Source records
+++
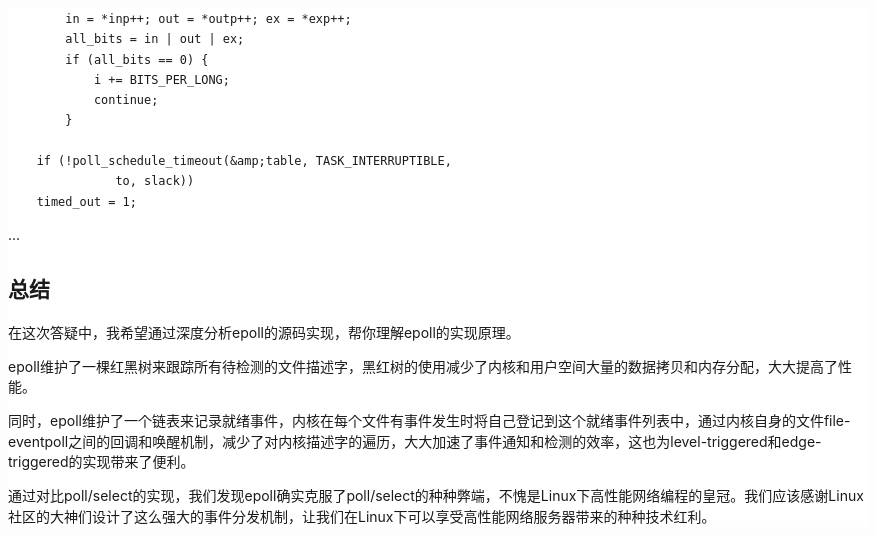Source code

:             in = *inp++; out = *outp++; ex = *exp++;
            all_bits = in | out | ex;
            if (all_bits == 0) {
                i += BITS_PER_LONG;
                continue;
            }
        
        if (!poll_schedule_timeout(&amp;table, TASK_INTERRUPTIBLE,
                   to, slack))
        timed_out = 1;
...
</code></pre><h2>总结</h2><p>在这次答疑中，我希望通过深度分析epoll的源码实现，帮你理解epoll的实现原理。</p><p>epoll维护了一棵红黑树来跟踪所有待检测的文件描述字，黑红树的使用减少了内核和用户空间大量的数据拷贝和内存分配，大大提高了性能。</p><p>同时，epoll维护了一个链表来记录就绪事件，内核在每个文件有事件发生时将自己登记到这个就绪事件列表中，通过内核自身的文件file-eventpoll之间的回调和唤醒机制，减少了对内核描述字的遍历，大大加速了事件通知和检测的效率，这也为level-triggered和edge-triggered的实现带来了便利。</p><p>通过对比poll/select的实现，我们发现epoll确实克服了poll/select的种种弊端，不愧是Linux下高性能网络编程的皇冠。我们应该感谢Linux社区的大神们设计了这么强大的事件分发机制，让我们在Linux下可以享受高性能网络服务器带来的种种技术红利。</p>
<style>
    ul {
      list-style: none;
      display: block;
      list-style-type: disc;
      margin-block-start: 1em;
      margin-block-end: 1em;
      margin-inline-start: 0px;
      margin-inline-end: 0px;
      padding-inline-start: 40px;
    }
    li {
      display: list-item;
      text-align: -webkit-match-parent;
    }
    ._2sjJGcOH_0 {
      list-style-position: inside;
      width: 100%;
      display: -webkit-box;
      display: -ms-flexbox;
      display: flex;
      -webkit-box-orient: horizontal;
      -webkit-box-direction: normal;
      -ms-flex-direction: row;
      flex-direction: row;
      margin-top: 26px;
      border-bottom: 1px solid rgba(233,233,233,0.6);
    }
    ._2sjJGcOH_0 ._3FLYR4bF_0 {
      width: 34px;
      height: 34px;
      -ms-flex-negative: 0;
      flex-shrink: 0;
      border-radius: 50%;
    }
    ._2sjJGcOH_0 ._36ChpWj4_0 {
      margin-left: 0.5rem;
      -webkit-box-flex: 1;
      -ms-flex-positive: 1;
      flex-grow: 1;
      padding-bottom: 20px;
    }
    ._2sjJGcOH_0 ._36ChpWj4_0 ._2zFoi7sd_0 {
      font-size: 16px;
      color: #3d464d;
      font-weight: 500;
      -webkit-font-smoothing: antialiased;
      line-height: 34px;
+++
The entries above are to be repeated in full, except for their pictures.

[Response to the task]
Source code

:             in = *inp++; out = *outp++; ex = *exp++;
            all_bits = in | out | ex;
            if (all_bits == 0) {
                i += BITS_PER_LONG;
                continue;
            }
        
        if (!poll_schedule_timeout(&amp;table, TASK_INTERRUPTIBLE,
                   to, slack))
        timed_out = 1;
...
</code></pre><h2>总结</h2><p>在这次答疑中，我希望通过深度分析epoll的源码实现，帮你理解epoll的实现原理。</p><p>epoll维护了一棵红黑树来跟踪所有待检测的文件描述字，黑红树的使用减少了内核和用户空间大量的数据拷贝和内存分配，大大提高了性能。</p><p>同时，epoll维护了一个链表来记录就绪事件，内核在每个文件有事件发生时将自己登记到这个就绪事件列表中，通过内核自身的文件file-eventpoll之间的回调和唤醒机制，减少了对内核描述字的遍历，大大加速了事件通知和检测的效率，这也为level-triggered和edge-triggered的实现带来了便利。</p><p>通过对比poll/select的实现，我们发现epoll确实克服了poll/select的种种弊端，不愧是Linux下高性能网络编程的皇冠。我们应该感谢Linux社区的大神们设计了这么强大的事件分发机制，让我们在Linux下可以享受高性能网络服务器带来的种种技术红利。</p>
<style>
    ul {
      list-style: none;
      display: block;
      list-style-type: disc;
      margin-block-start: 1em;
      margin-block-end: 1em;
      margin-inline-start: 0px;
      margin-inline-end: 0px;
      padding-inline-start: 40px;
    }
    li {
      display: list-item;
      text-align: -webkit-match-parent;
    }
    ._2sjJGcOH_0 {
      list-style-position: inside;
      width: 100%;
      display: -webkit-box;
      display: -ms-flexbox;
      display: flex;
      -webkit-box-orient: horizontal;
      -webkit-box-direction: normal;
      -ms-flex-direction: row;
      flex-direction: row;
      margin-top: 26px;
      border-bottom: 1px solid rgba(233,233,233,0.6);
    }
    ._2sjJGcOH_0 ._3FLYR4bF_0 {
      width: 34px;
      height: 34px;
      -ms-flex-negative: 0;
      flex-shrink: 0;
      border-radius: 50%;
    }
    ._2sjJGcOH_0 ._36ChpWj4_0 {
      margin-left: 0.5rem;
      -webkit-box-flex: 1;
      -ms-flex-positive: 1;
      flex-grow: 1;
      padding-bottom: 20px;
    }
    ._2sjJGcOH_0 ._36ChpWj4_0 ._2zFoi7sd_0 {
      font-size: 16px;
      color: #3d464d;
      font-weight: 500;
      -webkit-font-smoothing: antialiased;
      line-height: 34px;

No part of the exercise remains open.